A garland of quotations XXXIX
Culled from the finest egalitarians in literary history, and re-woven every Wednesday
What gleamed on the waves?
Blood gleamed on the waves.
•Friedrich Kreutzwald, Kalevipoeg (1862).
He poisoned the blade and struck home, the full bosom receiving
The wound and the venom in one, past cure or relieving.
He made treaty with Time to stand still that the grief might be fresh—
•Kipling, “Late Came the God” (1926)
As Sufaid Dev bent to pick up another rock, Amir dealt him a blow of his sword from behind, carving through his skull and slicing his spine. Sufaid Dev fell on his face and cried, “Show me the kindness of dealing me another blow so that I may depart even sooner from this ephemeral world for the Permanent Land, and do not suffer the pain of my wounds any longer.” Amir responded, “I know your race all too well. What you hope for will never come to pass.” Sufaid Dev was thwarted, and he gave up his life by bashing his head against the ground.
•Ghalib Lakhnavi & Abdullah Bilgrami, Dastan-e Amir Hamza (1871).
I am talking about the absence of a pit, about a kind of suffering that is cold and without images, without feeling, and which is like an indescribable collision of failures.
•Antonin Artaud, The Umbilicus of Limbo (1925).
You go sleepless all night
but it’s my eyes
that turn red
•Ksetrayya, “A Woman to Her Lover” (1730).
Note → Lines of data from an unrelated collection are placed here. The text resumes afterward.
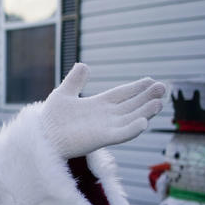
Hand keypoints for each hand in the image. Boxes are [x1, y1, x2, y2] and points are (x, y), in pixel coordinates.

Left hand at [40, 63, 165, 158]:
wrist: (42, 136)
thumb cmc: (50, 119)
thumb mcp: (63, 94)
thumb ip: (74, 81)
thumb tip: (83, 64)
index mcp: (97, 105)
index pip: (121, 95)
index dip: (136, 88)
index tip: (151, 80)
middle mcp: (105, 116)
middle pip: (131, 105)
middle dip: (146, 97)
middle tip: (163, 87)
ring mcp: (104, 128)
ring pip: (130, 118)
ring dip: (144, 112)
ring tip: (158, 102)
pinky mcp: (100, 139)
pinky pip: (120, 135)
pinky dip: (132, 129)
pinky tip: (143, 122)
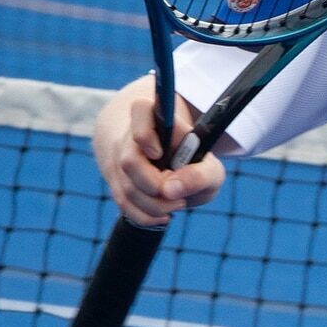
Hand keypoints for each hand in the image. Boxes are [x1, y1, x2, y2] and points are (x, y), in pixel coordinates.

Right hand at [95, 91, 225, 227]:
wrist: (174, 167)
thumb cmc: (194, 163)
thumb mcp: (210, 167)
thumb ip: (200, 175)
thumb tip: (170, 191)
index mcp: (156, 119)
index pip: (139, 109)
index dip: (146, 134)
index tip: (160, 153)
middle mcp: (131, 136)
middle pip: (130, 161)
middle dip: (157, 186)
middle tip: (177, 193)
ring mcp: (120, 160)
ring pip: (127, 187)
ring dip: (155, 205)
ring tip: (177, 204)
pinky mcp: (116, 183)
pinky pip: (123, 204)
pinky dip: (145, 216)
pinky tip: (163, 215)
They asked Lukmân, “Of whom didst thou learn manners?” He replied, “From the unmannerly. Whatever I saw them do which I disapproved of, that I abstained from doing.”
•Sâdi, The Rose Garden (1258).
Once I saw a girl of about eighteen with magnificent hair that hung in thick tresses all the way down to her feet; she was nicely plump and had splendid white skin. Apart from her charming features, she was obviously of good breeding. At the moment she was suffering from a very bad toothache. Her hair was in great disorder and where it hung over her forehead it was damp with tears. Quite unconscious of this she kept pressing her hand to her flushed cheek, which made a delightful effect.
•Sei Shonagon, The Pillow Book (1002).
We who walk the greenwood do many a wild deed.
•Scott, Ivanhoe (1819).
We are all equal here in the greenwood.
•Howard Pyle, The Merry Adventures of Robin Hood (1883).
References: Kreutzwald: trans. Jüri Kurman (Symposia Press, 1982); Kipling: Debits and Credits (Doubleday, 1926); Lakhnavi & Bilgrami: trans. Musharraf Ali Farooqi, The Adventures of Amir Hamza (Modern Library, 2007); Artaud: Selected Writings (FSG, 1976); Ksetrayya: Ramanujan, Rao, & Schulman, eds., When God Is a Customer: Telugu Courtesan Songs (UCLA Press, 1994); Sâdi: op. cit.; Sei Shonagon: trans. Ivan Morris (Columbia UP, 1991); some of this material is copyrighted, and I plead only fair use.